I had no tolerance for blood, especially after… everything. Yet I could hardly ignore what was going on either. I could hear far too much. Quiet talking, the injured man’s terror, whirring of machines. I didn’t know what was going on, and I didn’t want to know. I would just stay here and hope he would be okay.
N7 wasn’t safe. That much had become clear long ago. The Euphorion may have been boring, but there was no blood, no violence. Too many died exiting hyperspace for me to even wrap my head around. We had survived a… mass extinction, but now every day there was something new. A bite, a burn, a cut, an illness.
I couldn’t wait for the Imperium to respond.

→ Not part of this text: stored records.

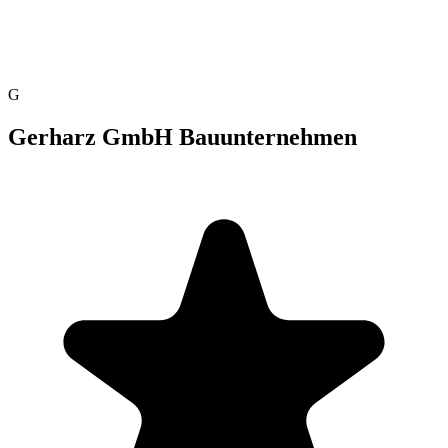
G
Gerharz GmbH Bauunternehmen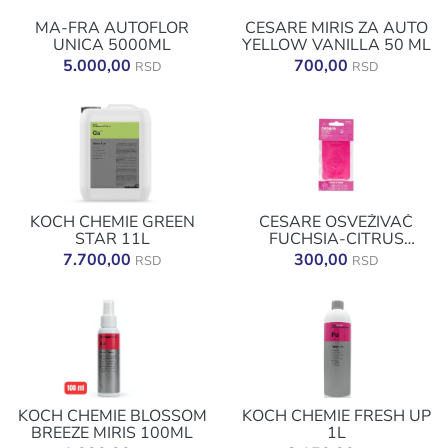
MA-FRA AUTOFLOR
CESARE MIRIS ZA AUTO
UNICA 5000ML
YELLOW VANILLA 50 ML
5.000,00
700,00
RSD
RSD
KOCH CHEMIE GREEN
CESARE OSVEŽIVAČ
STAR 11L
FUCHSIA-CITRUS
JELKICA
7.700,00
300,00
RSD
RSD
KOCH CHEMIE BLOSSOM
KOCH CHEMIE FRESH UP
BREEZE MIRIS 100ML
1L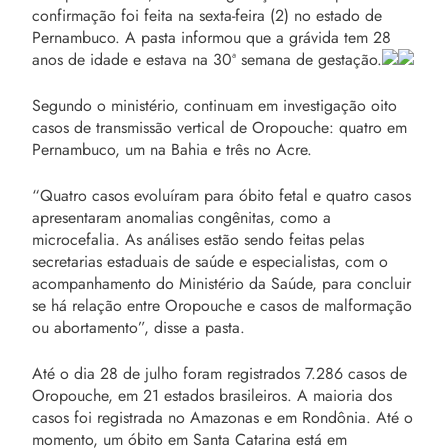
confirmação foi feita na sexta-feira (2) no estado de
Pernambuco. A pasta informou que a grávida tem 28
anos de idade e estava na 30ª semana de gestação.
Segundo o ministério, continuam em investigação oito
casos de transmissão vertical de Oropouche: quatro em
Pernambuco, um na Bahia e três no Acre.
“Quatro casos evoluíram para óbito fetal e quatro casos
apresentaram anomalias congênitas, como a
microcefalia. As análises estão sendo feitas pelas
secretarias estaduais de saúde e especialistas, com o
acompanhamento do Ministério da Saúde, para concluir
se há relação entre Oropouche e casos de malformação
ou abortamento”, disse a pasta.
Até o dia 28 de julho foram registrados 7.286 casos de
Oropouche, em 21 estados brasileiros. A maioria dos
casos foi registrada no Amazonas e em Rondônia. Até o
momento, um óbito em Santa Catarina está em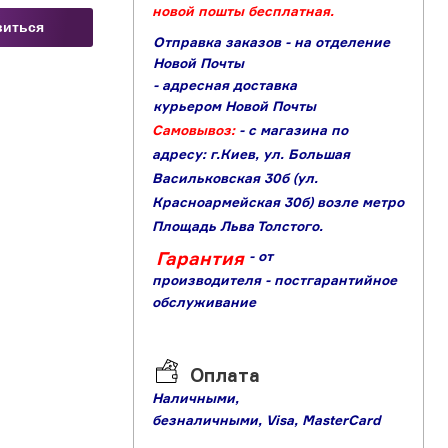
новой пошты бесплатная.
виться
Отправка заказов - на отделение
Новой Почты
- адресная доставка
курьером Новой Почты
Самовывоз:
- с магазина по
адресу: г.Киев, ул. Большая
Васильковская 30б (ул.
Красноармейская 30б) возле метро
Площадь Льва Толстого.
Гарантия
- от
производителя
- постгарантийное
обслуживание
Оплата
Наличными,
б
езналичными,
Visa,
MasterCard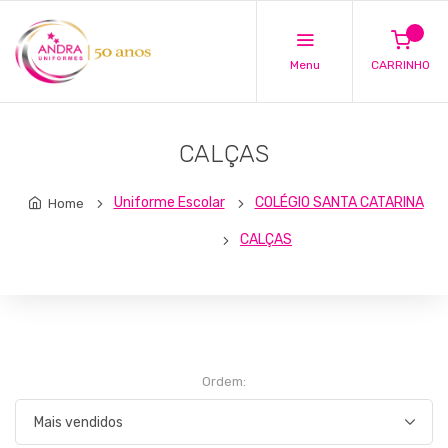
Menu
CARRINHO
CALÇAS
Uniforme Escolar
COLÉGIO SANTA CATARINA
Home
CALÇAS
Ordem: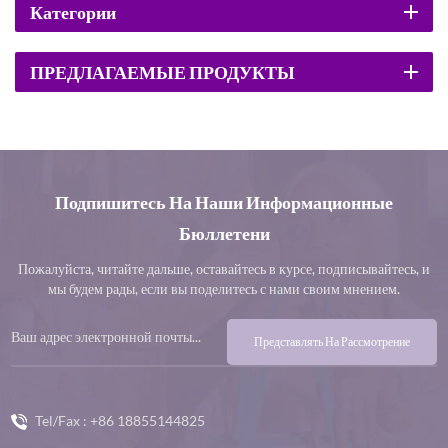
Категории
ПРЕДЛАГАЕМЫЕ ПРОДУКТЫ
Подпишитесь На Наши Информационные
Бюллетени
Пожалуйста, читайте дальше, оставайтесь в курсе, подписывайтесь, и
мы будем рады, если вы поделитесь с нами своим мнением.
Представлять На Рассмотрение
Tel/Fax :
+86 18855144825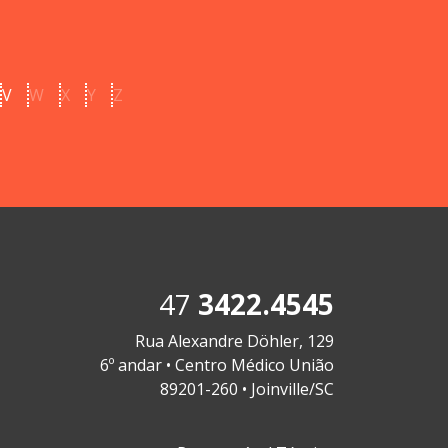
V
W
X
Y
Z
47
3422.4545
Rua Alexandre Döhler, 129
6º andar • Centro Médico União
89201-260 • Joinville/SC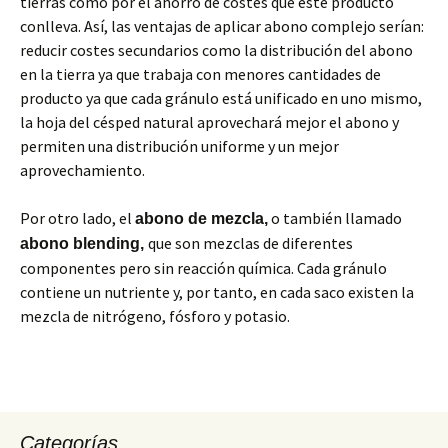
tierras como por el ahorro de costes que este producto
conlleva. Así, las ventajas de aplicar abono complejo serían:
reducir costes secundarios como la distribución del abono
en la tierra ya que trabaja con menores cantidades de
producto ya que cada gránulo está unificado en uno mismo,
la hoja del césped natural aprovechará mejor el abono y
permiten una distribución uniforme y un mejor
aprovechamiento.
Por otro lado, el
o también llamado
abono de mezcla,
que son mezclas de diferentes
abono blending,
componentes pero sin reacción química. Cada gránulo
contiene un nutriente y, por tanto, en cada saco existen la
mezcla de nitrógeno, fósforo y potasio.
Categorías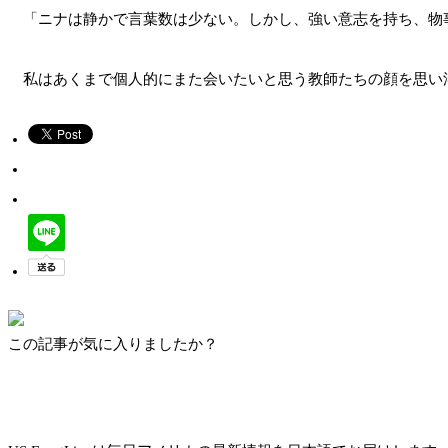
「ニナは静かで言葉数は少ない。しかし、強い意志を持ち、物
私はあくまで個人的にまた会いたいと思う教師たちの顔を思い
この記事が気に入りましたか？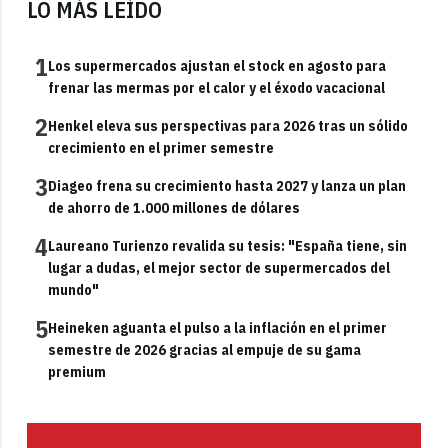
LO MÁS LEÍDO
1
Los supermercados ajustan el stock en agosto para
frenar las mermas por el calor y el éxodo vacacional
2
Henkel eleva sus perspectivas para 2026 tras un sólido
crecimiento en el primer semestre
3
Diageo frena su crecimiento hasta 2027 y lanza un plan
de ahorro de 1.000 millones de dólares
4
Laureano Turienzo revalida su tesis: "España tiene, sin
lugar a dudas, el mejor sector de supermercados del
mundo"
5
Heineken aguanta el pulso a la inflación en el primer
semestre de 2026 gracias al empuje de su gama
premium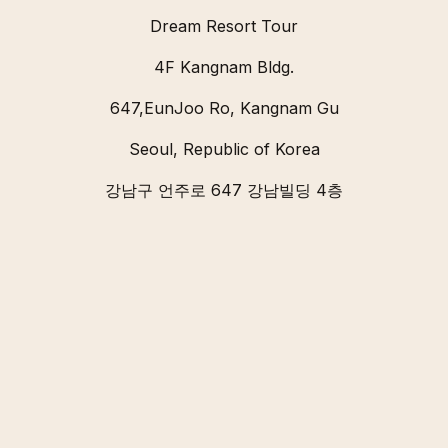
Dream Resort Tour
4F Kangnam Bldg.
647,EunJoo Ro, Kangnam Gu
Seoul, Republic of Korea
강남구 언주로 647 강남빌딩 4층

Maybe I could leave. Maybe Nicole and I could go to a different planet, one where no one bled or got sick. Tobias was wealthy; his whole family was. They lived in luxury on a core world. Probably in a mansion or something, with big fluffy beds. Maybe we could just turn around and go back where we had come from.
The emptiness in all of that is that I didn’t have a home. I couldn’t… I couldn’t even remember the name of the planet we had lifted off from. It was nothing but a short, confusing blur before the familiar cold steel of the Euphorion.
But anywhere would be better than here. I wasn’t built for any of this. I was created to look pretty and… fuck.
What a horrid thing I was.
There was no going back, was there? I knew there wasn’t. But I didn’t know what else to hope and dream for. I had come so close to death I couldn’t do it again.
I had never known the thing people craved when scared. Nicole was my little beacon through all of this, but it still wasn’t safe. We were in this together. And as comforting as she might be, she could die too. We could all die.
Maybe I could just squeeze myself into a mollusk shell and hide from it all.
Well… I couldn’t exactly do that, but maybe there was more than one reason to find a better host.